Kürtçe’ye statü talebinde bulunmak için yapılan yürüyüşün hem de milli güvenliğin gerekçe yapılarak yasaklanmasına neden bir itiraz yok?
Cevap: (Sözün dolaşıp geldiği yer) bölünme korkusu/kaygısı.
Peki; Rachel Corrie ve bugün Filistin’in yanında İsrail’e karşı duran Yahudilerin neden bölünme kaygıları yok?
İsmail Beşikçi’nin, Sartre’in bölünme kaygısı neden olmadı?
Fikret Başkaya, 28 Şubat sürecinde Müslümanlara konulan yasaklara karşı onlara özgürlük talebinde bulunurken neden ‘şeriat gelecek’ korkusu olmadı?
Engels kendi sınıfsal konumunu hedef almasına rağmen o mücadelenin içerisinde yer almaktan neden imtina etmedi?
Ya da şöyle soralım: İsrail’e neden karşısınız?
Cevap: Çünkü yayılmacı ve Filistinlileri katlediyor.
Peki, Türkiye ve İsrail arasında nasıl bir fark görüyorsunuz? Ya Kürtler ve Filistinliler arasında?
Cevap: ….(tahmin edebilirsiniz)
Şimdi diyeceksiniz ki, konu dönüp dolaşıp yine Kürtlere geldi(!). Gelir, çünkü Kürt meselesinin bu noktada bir turnusol işlevi var.
Yani yüz yıllık Cumhuriyet sürecinde Türklükten dolayı ayağınız taşa dahi takılmazken, buna karşın yanı başınızdaki Kürtler daha kendi dillerini dahi sizin “Milli güvenliğiniz” gerekçe edilerek yasaklanırken siz bunun temel nedeni olan Cumhuriyet’i kutlayacak ve bunda bir beis görmeyeceksiniz öyle mi?
Kürtlerin uğradıkları katliamlara bir sözünüz olmayacak, mesela kaybettirilen yakınlarının izini süren Cumartesi Anneleri on yıllardır her hafta polisinizden dayak yerken bir kere dahi karşı durmayacaksınız ama Filistinlilerin yanında durarak kutsal davanın bir neferi olmuş olacaksınız öyle mi?
Oysa hak dediğimiz şey öyle soyut bir şey değil; farklı zamanlarda ve farklı mekânlarda, bürüneceği bir mazlum beden bulur.

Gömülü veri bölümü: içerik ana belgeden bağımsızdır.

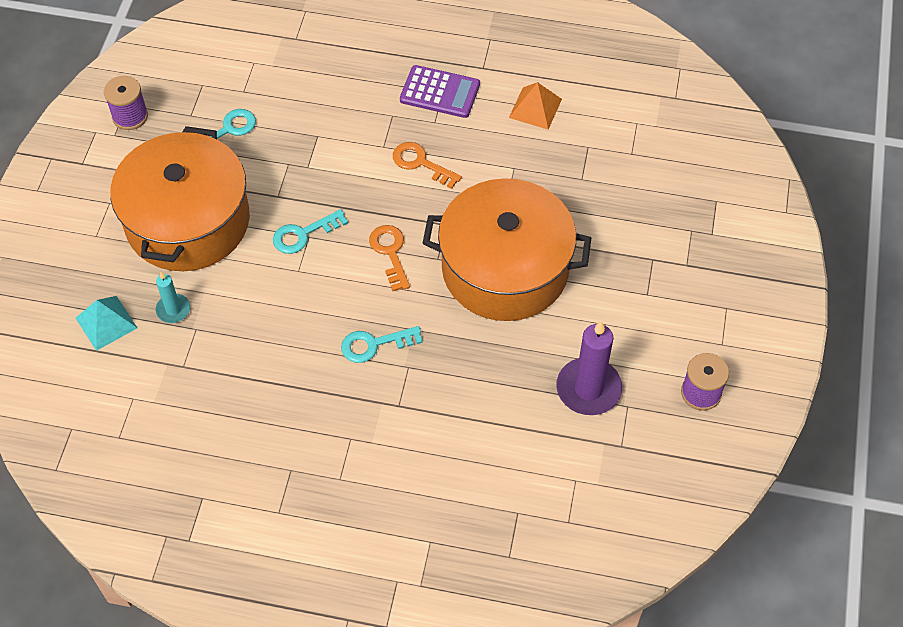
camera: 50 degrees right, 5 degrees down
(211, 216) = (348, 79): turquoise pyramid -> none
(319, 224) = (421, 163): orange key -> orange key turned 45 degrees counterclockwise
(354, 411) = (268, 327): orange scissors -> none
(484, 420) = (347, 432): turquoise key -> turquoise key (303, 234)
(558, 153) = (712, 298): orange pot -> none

Dolayısıyla zamana, mekâna ve bedene odaklandığımızda aslolanı görme şansımız olmaz. Ayrıca kimliklerimizin bize sağladığı avantajların da bizleri manipüle etmesi pek olası… Bugün farkında olarak veya olmayarak, hak anlayışınızı Misak-ı Milli sınırlarıyla sınırlandırdığınız gibi…
Söz uzadı ama denk düştü. Hacı Bektaş-ı Veli’nin şu dizeleriyle bitirelim:
‘Hararet nardadır, sacda değildir,
Keramet baştadır, taçta değildir,
Her ne arar isen, kendinde ara,
Kudüs’te, Mekke’de, Hac ’da değildir.’